Условия заданий:
1 > В каком году отец написал статью «О совести» в память о Сейфуллиной, согласно отрывку о Сейфуллиной?
2 > Замените в отрывке о Сейфуллиной «Горького» на «Максима Горького» и приведите заново участок от «ТРИ ЭКСКУРСА» до «совести. Он рассказывает.».
3 > Допишите следующую часть рассказа о Сейфуллиной, начав после последнего предложения.

== Отрывок из источника

ТРИ ЭКСКУРСА
1. О Сейфуллиной и совести
Там, у Горького, была и писательница Лидия Николаевна Сейфуллина, дочь деревенского священника из татар, талантливая, маленькая, большеглазая, курящая, пьющая, с каким-то особым обаянием женской некрасоты, видимо, хорошая знакомая отца. Она тогда пошла прямо против течения, то есть хозяина дома, а на тот момент даже и Сталина, возражая против включения представителей РАППа в секретариат нового Союза писателей. В 1960 году отец написал в память о Сейфуллиной, в то время уже покойной, статью О совести. Он рассказывает.
Осенью 1937 года Сейфуллина попросила отца срочно зайти. Директор писательского городка сообщил ей, что ночью с дачи увезли ее мужа – писателя Валериана Правдухина. Но если Правдухин ни в чем не виноват, то должен вернуться. «Я это должна решить для себя».
«Вы должны понять, что я человек партии, хотя и беспартийная. Я не житель ничейной земли. Я никогда не думала „в кулак“, потихоньку, про себя. Никогда не обращалась за разрешением моих сомнений в чужую или околопроходящую среду. Я шла только к руководству нашей партии. Я должна, понимаете, должна сама разобраться в том, в чем виноват Правдухин. Без этого я не могу жить… Для меня суд совести и суд органов власти должны совпадать»54.

====
== Записанные данные

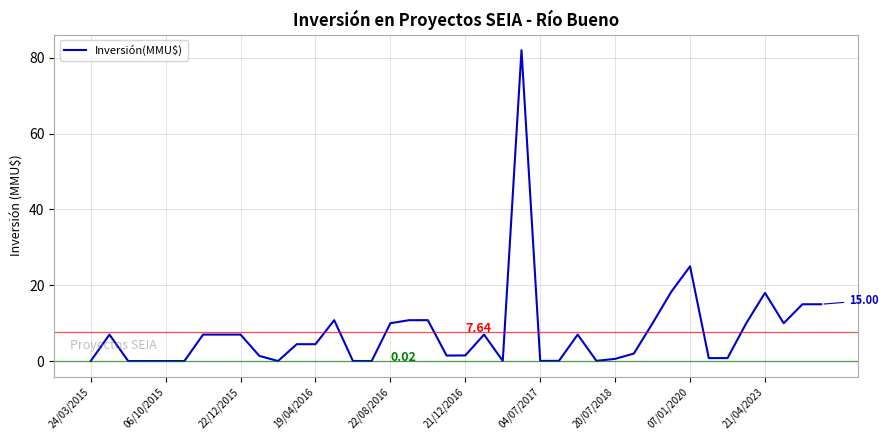

What is the difference between the second highest and minimum values?

25.0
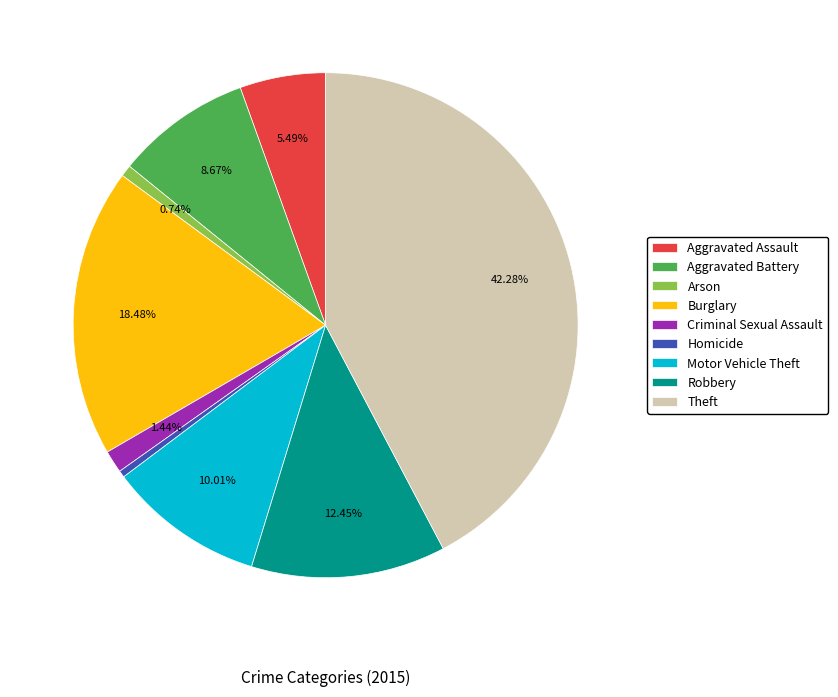

Is it true that Robbery is 18% of the pie?

False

====

Решённые задачи:
1 > В 1960 году.

2 >
ТРИ ЭКСКУРСА
1. О Сейфуллиной и совести
Там, у Максима Горького, была и писательница Лидия Николаевна Сейфуллина, дочь деревенского священника из татар, талантливая, маленькая, большеглазая, курящая, пьющая, с каким-то особым обаянием женской некрасоты, видимо, хорошая знакомая отца. Она тогда пошла прямо против течения, то есть хозяина дома, а на тот момент даже и Сталина, возражая против включения представителей РАППа в секретариат нового Союза писателей. В 1960 году отец написал в память о Сейфуллиной, в то время уже покойной, статью О совести. Он рассказывает.

3 >
В той статье отец приводит цитату из Гитлера, обещавшего, что он освободит человечество от бесполезного бремени совести, и Мирабо, который говорил: «Убейте вашу совесть – это самый большой враг всякого, кто хочет добиться быстрого успеха в жизни». Но эти враги и палачи совести, приговаривая ее к смерти, сами того не замечая, пробалтывались о том, что они под совестью подразумевали. Они знали, что казнить собираются именно личную совесть, и потому, как это ни парадоксально, их понимание, в отличие от действий, не слишком далеко расходилось с пониманием совести у пастора Бонхёффера, академика Сахарова, даже ап. Павла. Но в том парившем над землей облаке, в котором клубились советские слова и понятия, и у совести тоже нашлось свое место. Она могла выступать, скажем, в качестве регулятора исторического процесса. И если старая совесть находилась в союзе со здравым смыслом, о чем любил напоминать Честертон, то новая совесть умела заменить собой здравый смысл, обрекая людей, даже как будто и мыслящих, на некий… общественный идиотизм, напрочь заклинивая их разум. В том облаке и разум, и совесть, добро и красота переставали быть единоличной собственностью индивида. Они сдавались в коллективное хозяйство идеологической собственности, над которой надзирала полиция Большого Брата. Не только полиция из особой «конторы», но и та, что была сознанием общества, повседневной средой. Не только надзирала извне, но имела своего надзирателя и внутри.
«…Дня через два после той истории с Правдухиным Л.Н. Сейфуллина позвонила мне и сказала, что ей из верных источников сказали, что ее бывший муж замешан в серьезном политическом деле, она сказала, что не может не верить тем, кто это ей передал, и больше никогда не возвращалась к этому вопросу»55.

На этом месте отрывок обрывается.